One of the earliest processes in the pathogenesis of atherosclerosis is impaired endothelial dysfunction that can be quantified by noninvasive methods. In FMD of brachial artery, dilatation is measured ultrasonographically after inducing brachial artery ischemia, which leads to release of endothelial nitric oxide and relaxation of vascular smooth muscle. FMD is a marker of sub-clinical atherosclerosis since it is well correlated with impaired endothelial function in the coronary arteries.[21] A link has been established between insulin resistance and endothelial dysfunction. Paradisi et al.,[22] first reported that PCOS is characterized by endothelial dysfunction. Although exact mechanism how insulin resistance leads to endothelial dysfunction is not clear, it has been proposed that overproduction of free fatty acids and inflammatory cytokines such as tumor necrosis factor alpha and leptin cause endothelial dysfunction, which is contributed by oxidative stress.[2324] In our study, FMD was significantly different in cases and control subjects. It also had correlation with HOMA index.
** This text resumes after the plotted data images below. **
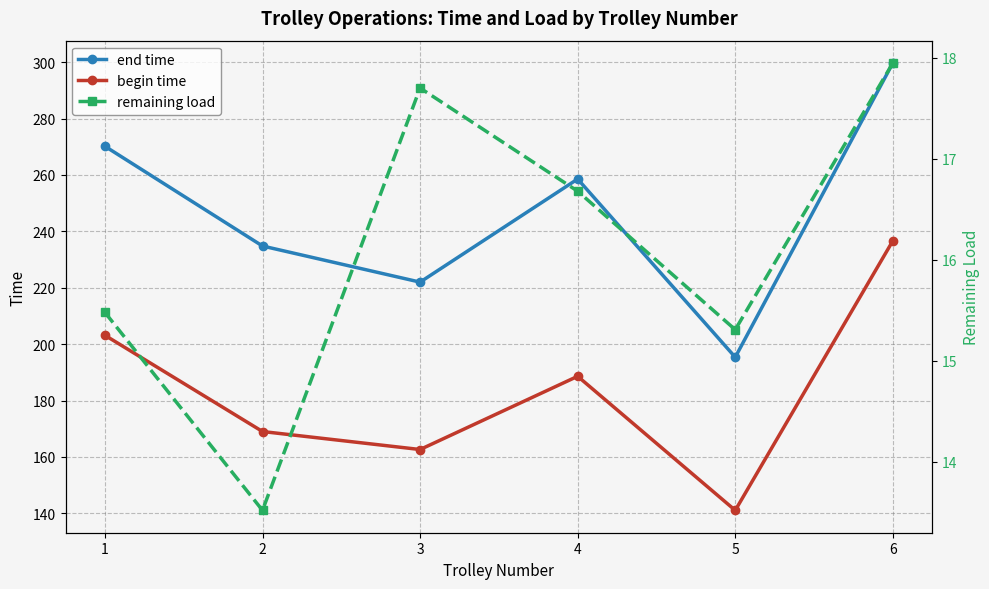

Reading right to left, list all the values displayed in this chart.

end time: 6=299.7	5=195.4	4=258.6	3=222.0	2=234.8	1=270.2
begin time: 6=236.6	5=141.1	4=188.6	3=162.6	2=169.0	1=203.1
remaining load: 6=17.9	5=15.3	4=16.7	3=17.7	2=13.5	1=15.5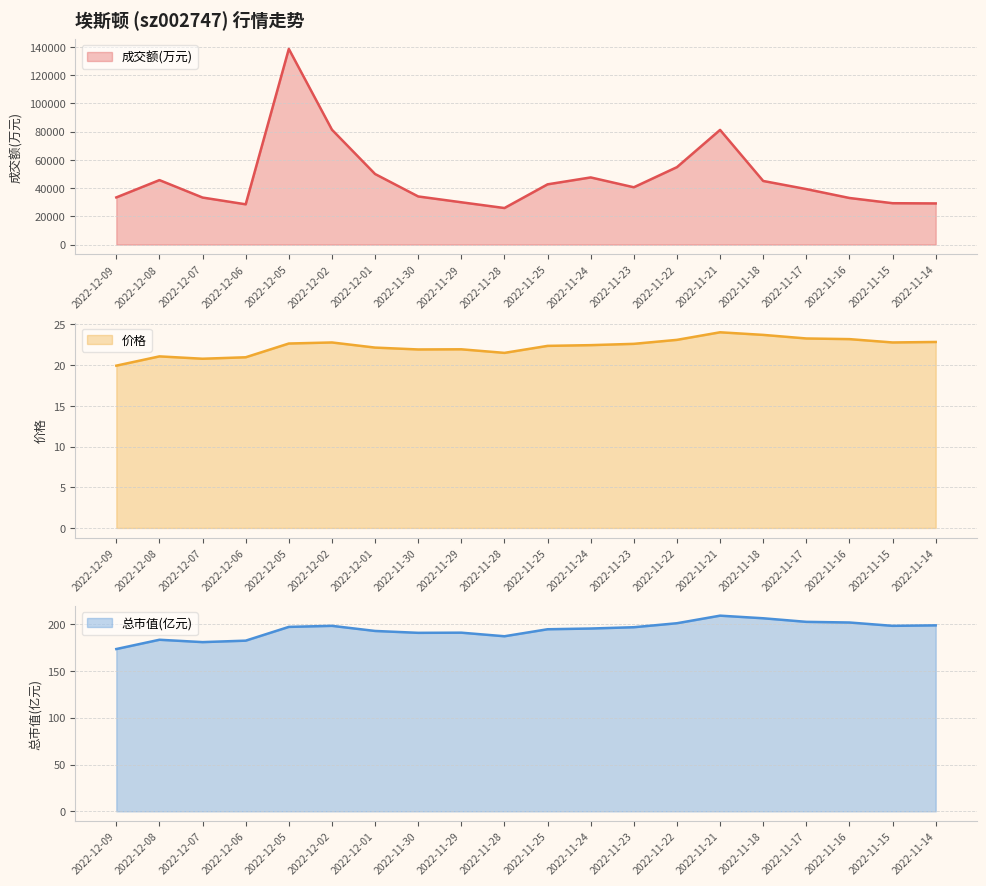

Which category has the lowest value in the 价格 series?

2022-12-09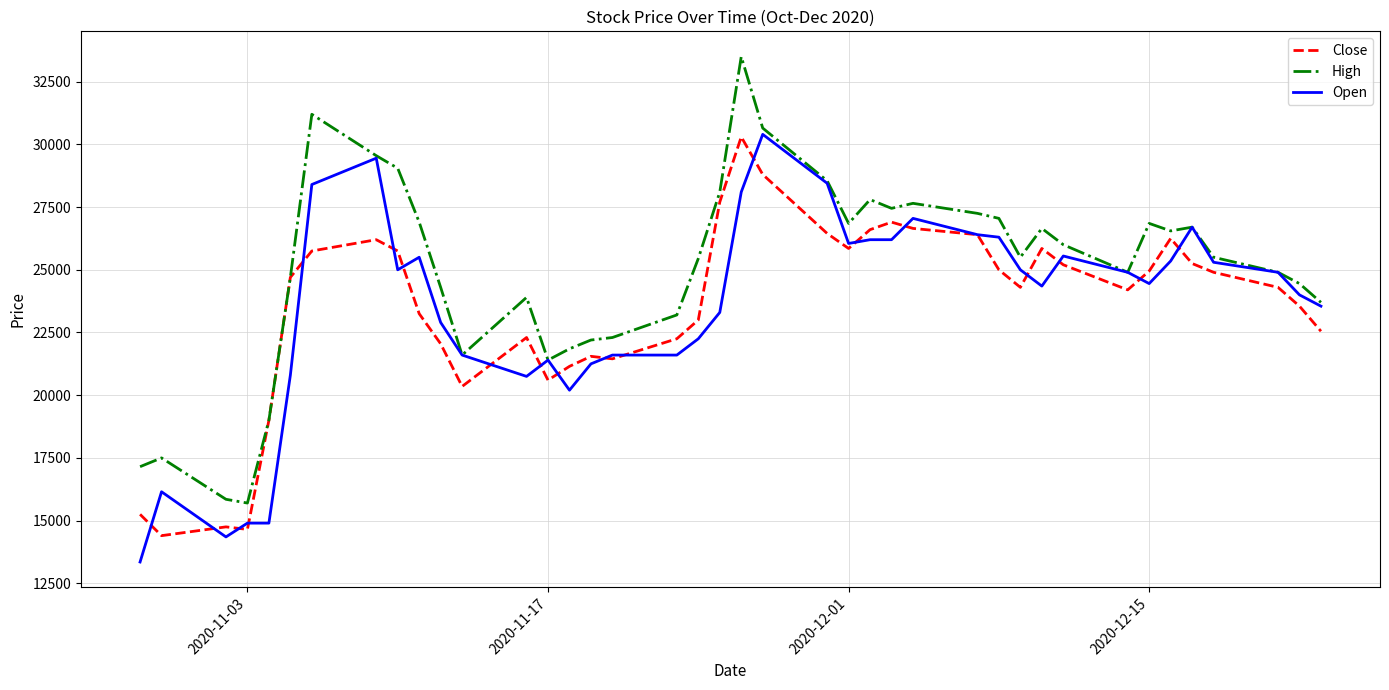

What is the minimum value shown in the chart?

13350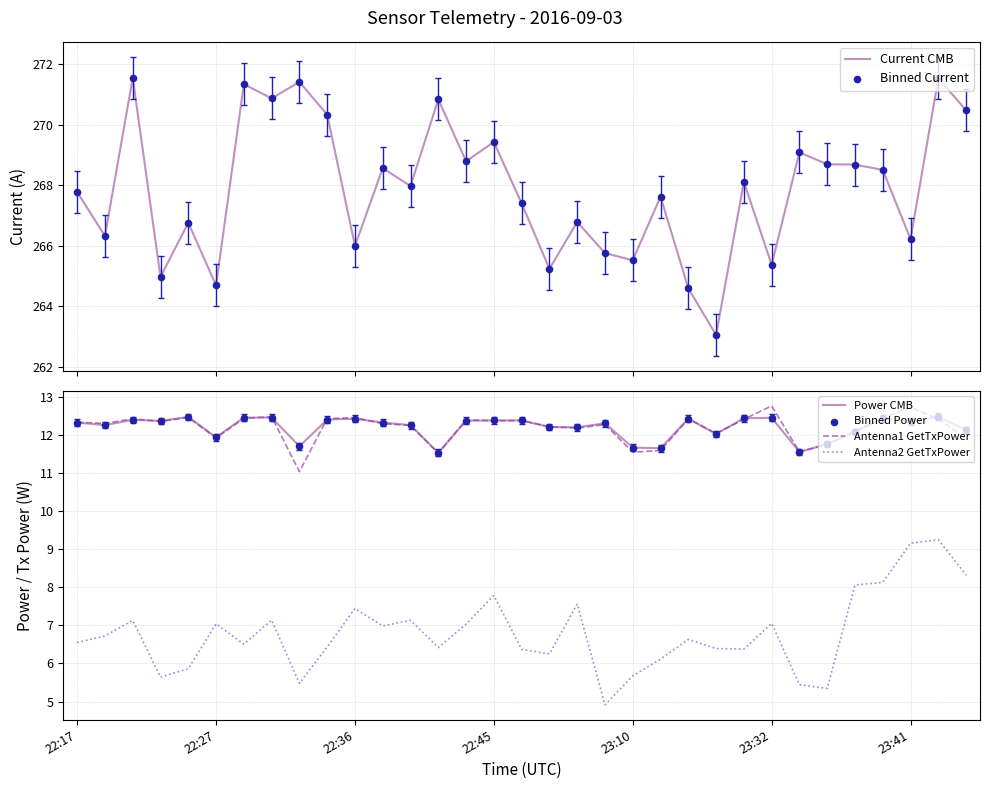

Which series has the largest total across all categories?

Current CMB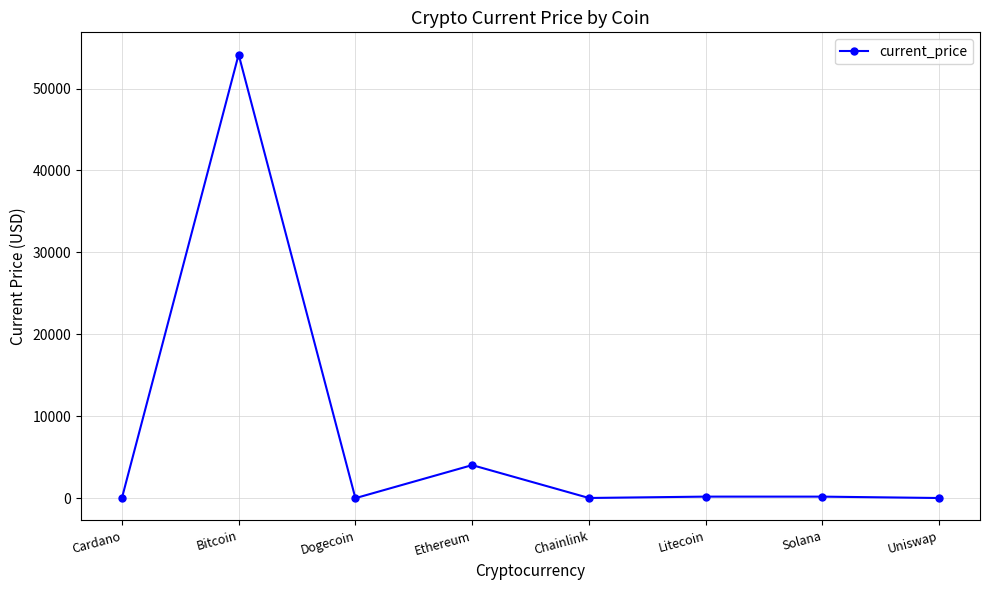

What is the maximum value shown in the chart?

54151.0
CIMT is an easy and reliable marker of early atherosclerotic changes and is widely used to predict cardiovascular events. Multiple investigators have found that patients with PCOS have a greater prevalence of abnormal CIMT than the general population. The significant difference was demonstrated in CIMT between women with PCOS and controls in our study, similar to reports by Lakhani and Talbott et al.[2526] In multiple regression analysis, PCOS status, age and BMI were the independent predictors of CIMT, while HOMA and hsCRP were the independent predictors of FMD.
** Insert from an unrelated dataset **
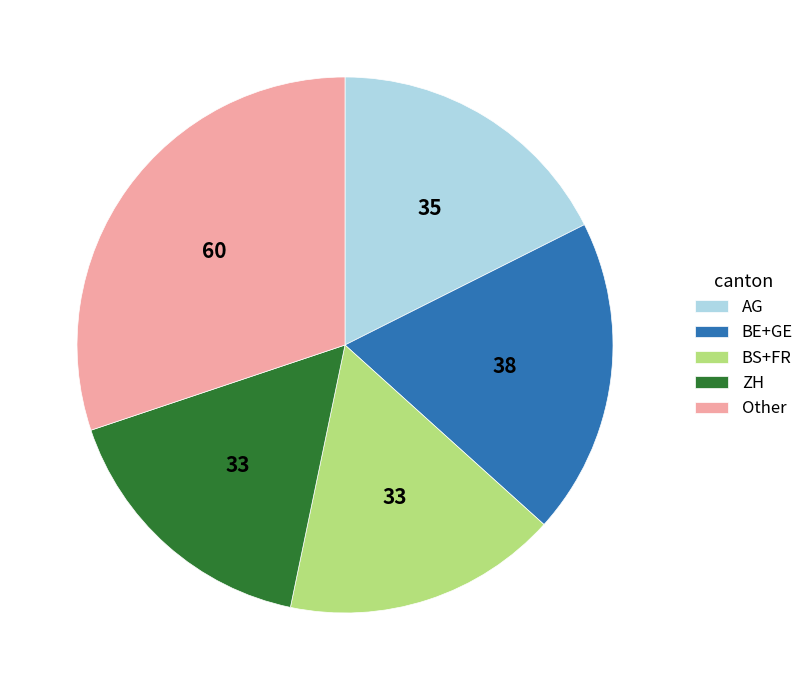

Is it true that BE+GE is 9% of the pie?

False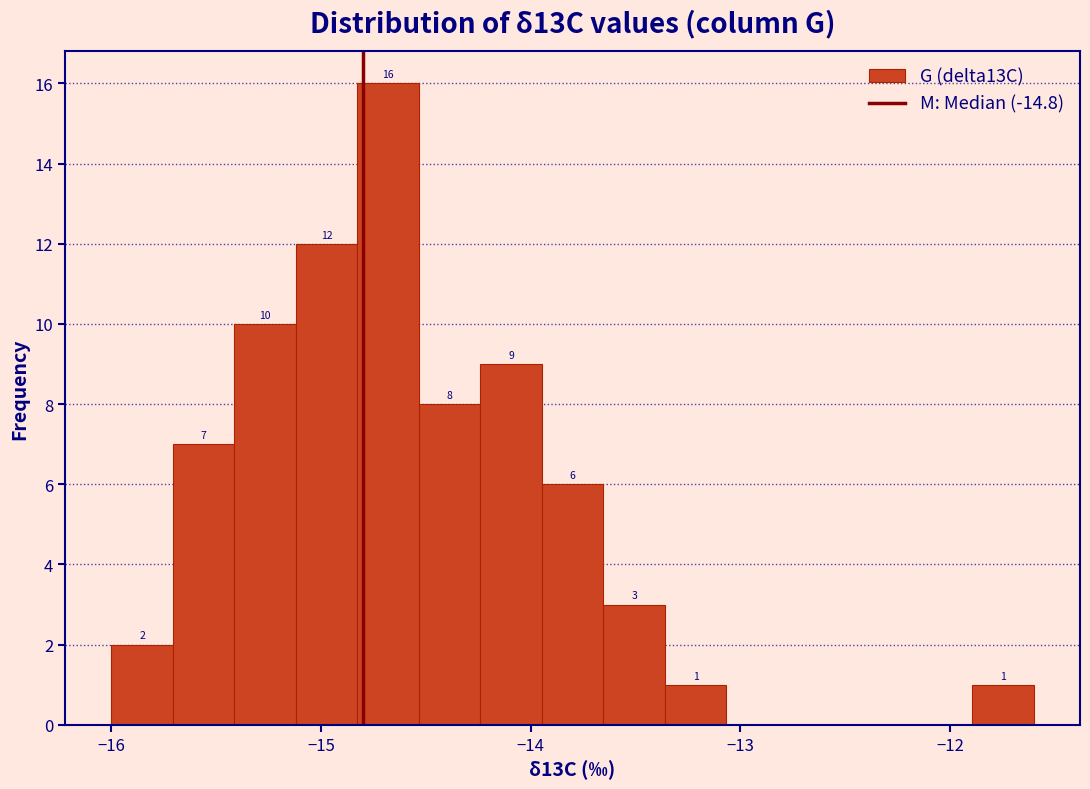

Around what value on the x-axis is the tallest bar? Give the approximate position of its centre, as read against the axis.

-14.7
Orio et al.,[27] also found an early impairment of endothelial structure and function and greater CIMT in normal-weight women with PCOS. In addition, Talbott and colleagues[17] also found a relationship between the degree of CIMT thickening in PCOS patients and levels of CRP. The insulin resistance is the key component of PCOS, which is present in both obese and lean women with PCOS[28] and is linked with the increased cardiovascular risk markers. The diagnosis of PCOS implies cardiovascular risk. Although a recent study published by Schmidt et al.,[29] after 21 years follow-up in PCOS women of postmenopausal age does not entail an evident increase in cardiovascular events, Meyer et al.,[30] in a systematic review and meta-analysis concluded that women with PCOS are at greater risk of premature atherosclerosis.
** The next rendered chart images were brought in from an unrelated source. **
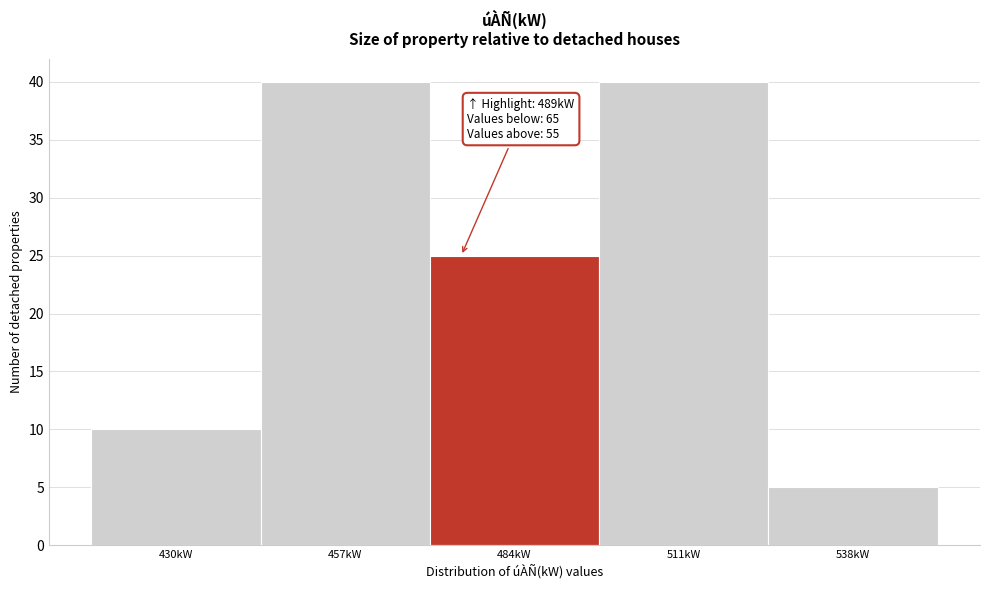

Reading right to left, list all the values displayed in this chart.

5	40	25	40	10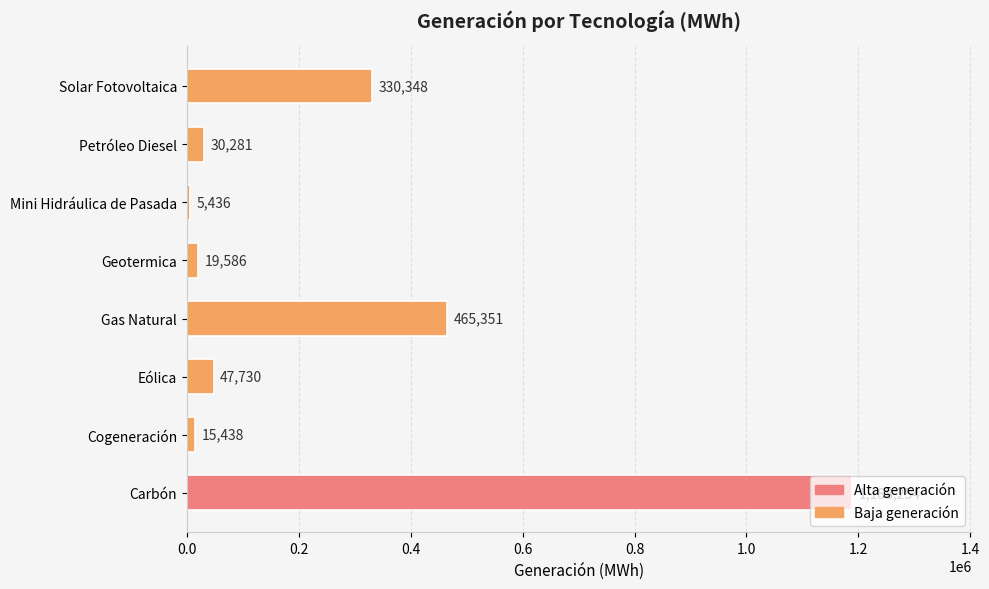

What is the average value?

262803.0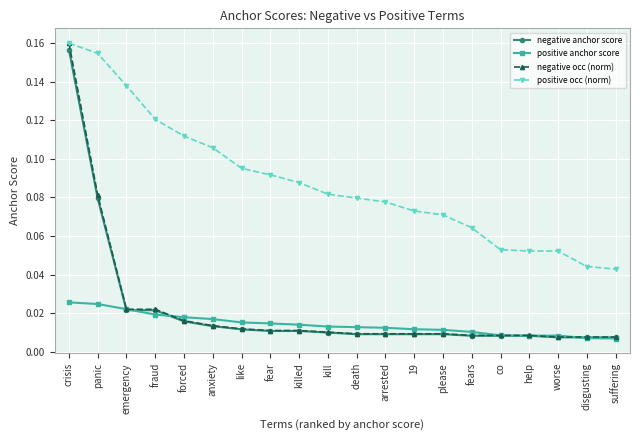

True or false: negative anchor score and positive occ (norm) intersect in this chart.

False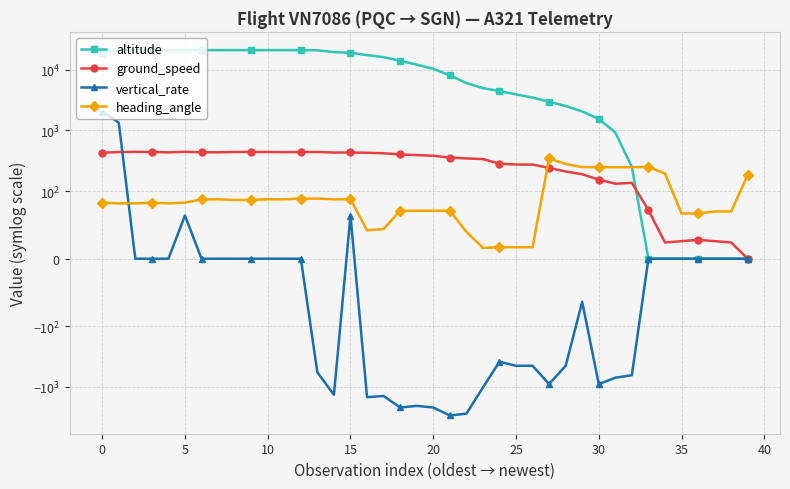

Which series has the largest range (max minus min)?

altitude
Indian women are reported to have a high prevalence of PCOS[31] and Indian patients have higher fasting insulin levels and greater insulin resistance compared with white women with PCOS.[3233] A high prevalence of impaired glucose tolerance and diabetes mellitus has been reported.[3435] Sundararaman et al.,[36] reported south Indian women with reproductive abnormalities had greater insulin resistance and CIMT compared with controls. The difference persisted when non-obese women with PCOS were compared with controls. Not many studies in India have addressed this issue and none of them have used the same surrogate markers of early atherosclerosis[3738] as have been studied by us. The limitations of our study were small sample size and that we did not analyze obese and lean PCOS with obese and lean controls separately.

CONCLUSION

Women with PCOS definitely have increased markers of atherosclerosis independent of obesity, so they are at risk for future cardiovascular events because of the presence of metabolic derangements, although larger studies with well-defined PCOS population may be required to draw a more robust conclusion.

Clinicians should consider early cardiovascular screening and interventions to control all modifiable cardiovascular risk factors in women who are diagnosed to have PCOS.